The Astonishing, Delightful & Magnificent Algae
Article by Paul Gaylon
Inspired by The Astonishing, Magnificent, Delightful Algae
Author: Dr. William Barry
Algae (AFA) are notorious sugar makers and carbon fixers. They employ every known device, mechanism, and behavior to achieve their nutritional requirements. Whenever there is available light, whether strong or soft, weak or intense, direct or indirect, algae utilize it along with water and carbon dioxide to produce simple sugars. They tie the sugars together to form more complex sugars such as cellulose, hemicellulose, and starch. They then modify these sugars slightly to make even more complex carbohydrates and enzymes. This carbon fixation process also produces oxygen.
In all probability, because of this wonderful innovation of producing oxygen, algae have enabled the animals of the world, including human beings, to occupy the otherwise hostile atmospheric environment. It is believed that algae alone, among all the photosynthesizing plants, produce enough oxygen to sustain all the animals in the world. It is also known that algae fix more carbon, i.e. make more sugar, than all the rest of the world’s plants together. (Arms, K. and P.S. Camp, 1987).
Algae also produce large quantities of carbon dioxide through respiration and decomposition. An available supply of this gas, CO2, is critical for the existence of other algae and the green plants of the world. They cannot survive without it. Therefore, algae complete the cycle by first using CO2 to make sugar and then by releasing CO2 when they oxidize sugar for energy. These sugars are made into more complex sugars, proteins, fats, hormones, and enzymes.
Algae use their multiple sugars (polysaccharides) to build containers of cellulose around themselves which we know as cell walls. They have a gelatinous sheath and can be mobile if necessary.
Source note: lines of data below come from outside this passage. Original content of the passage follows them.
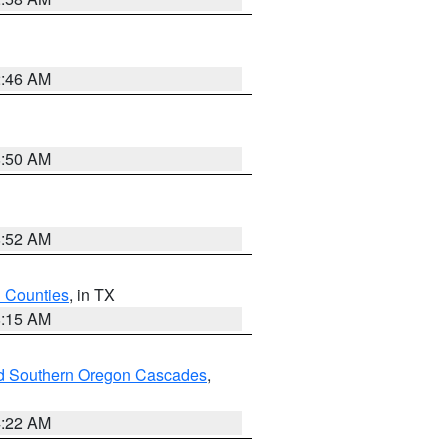
2:46 AM
8:50 AM
8:52 AM
h Counties
, in TX
8:15 AM
nd Southern Oregon Cascades
,
4:22 AM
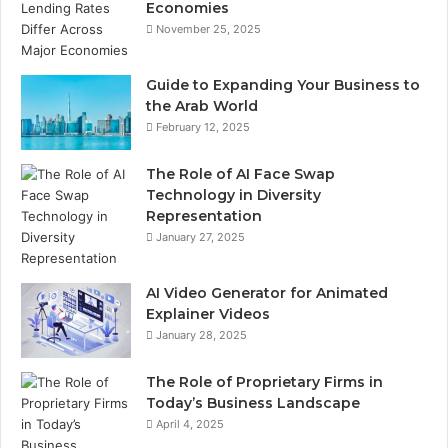
Economies
November 25, 2025
Guide to Expanding Your Business to
the Arab World
February 12, 2025
The Role of AI Face Swap
Technology in Diversity
Representation
January 27, 2025
AI Video Generator for Animated
Explainer Videos
January 28, 2025
The Role of Proprietary Firms in
Today’s Business Landscape
April 4, 2025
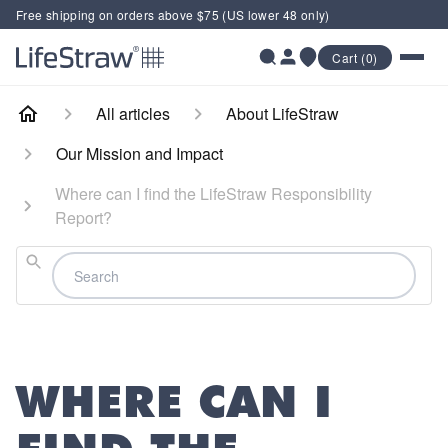
Free shipping on orders above $75 (US lower 48 only)
Cart (0)
All articles
About LifeStraw
Our Mission and Impact
Where can I find the LifeStraw Responsibility
Report?
Search
WHERE CAN I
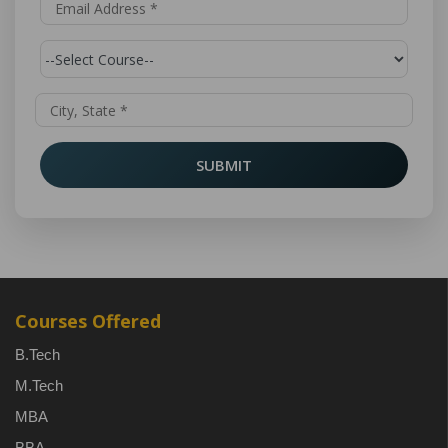
SUBMIT
Courses Offered
B.Tech
M.Tech
MBA
BBA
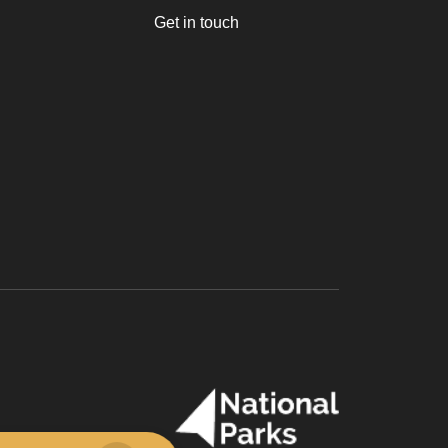
Get in touch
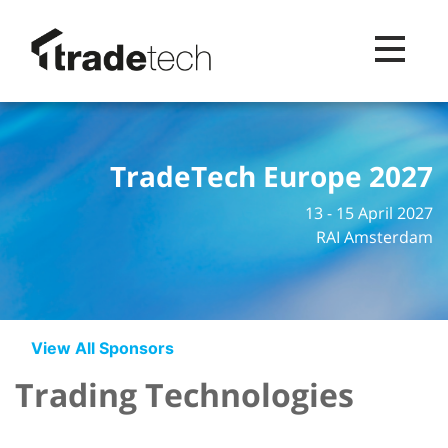
Toggle na
TradeTech Europe 2027
13 - 15 April 2027
RAI Amsterdam
View All Sponsors
Trading Technologies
All algae are composed of self-sufficient cells.
They make lipids (fats) from the simpler glycerol and fatty acids. An important group of lipids also contain phosphorous and are known as phospholipids. Other lipids have fatty acids in combination with carbohydrates or proteins thus erasing the distinctions between these three major food groups. Some photosynthesizing algae simply absorb nutrients from their surroundings when there is insufficient light. Thus, some species can live quite nicely in the dark (N.G. Carr & B.A. Whitton, 1982, page 4).
Cyanobacteria (AFA) have been successful for the past 3.5 billion years. They most likely have changed very little over time. They have mastered their environments, their competitions, light and temperature conditions, as well as physical and chemical changes. They have survived and thrived by learning many tricks. They have learned to produce the precise amount of enzymes, vitamins, and amino acids to keep themselves healthy. They learned which pigments to produce and use in various light situations to enable them to produce their required food. They learned to take optimum amounts of nitrogen & carbon dioxide from air & water and optimum amounts of minerals from water (p. 23).
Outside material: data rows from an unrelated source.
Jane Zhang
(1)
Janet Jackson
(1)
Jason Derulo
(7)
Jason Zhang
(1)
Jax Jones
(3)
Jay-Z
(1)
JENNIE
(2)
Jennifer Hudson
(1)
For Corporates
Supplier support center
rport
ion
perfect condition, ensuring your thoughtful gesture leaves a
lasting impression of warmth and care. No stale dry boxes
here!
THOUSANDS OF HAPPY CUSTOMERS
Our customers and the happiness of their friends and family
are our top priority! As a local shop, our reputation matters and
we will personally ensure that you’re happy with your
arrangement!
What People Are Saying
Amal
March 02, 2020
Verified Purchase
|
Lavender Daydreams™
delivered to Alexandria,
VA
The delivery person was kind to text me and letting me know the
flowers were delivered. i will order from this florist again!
Phaeophtya: Ptilota (red) and Codium Intricatum are especially rich in iodine. They contain 11 kinds of pigments, all amino acids, and many growth factors via coenzymes. Their composition is 15–21% complex carbohydrates and 3.7% lipids. Being 3.5 million years old, algae have adapted to air, soil, and water in every type of environment and in all temperature ranges. They can be single-celled, small cell colonies, matted strands of cells or aggregates, or wall celluloses with gelatinous sheaths. Food is stored as carbohydrate proteins (prokaryotes). Phaeophtya are able to use atmospheric nitrogen to extract CO2 from bicarbonates (HCO3).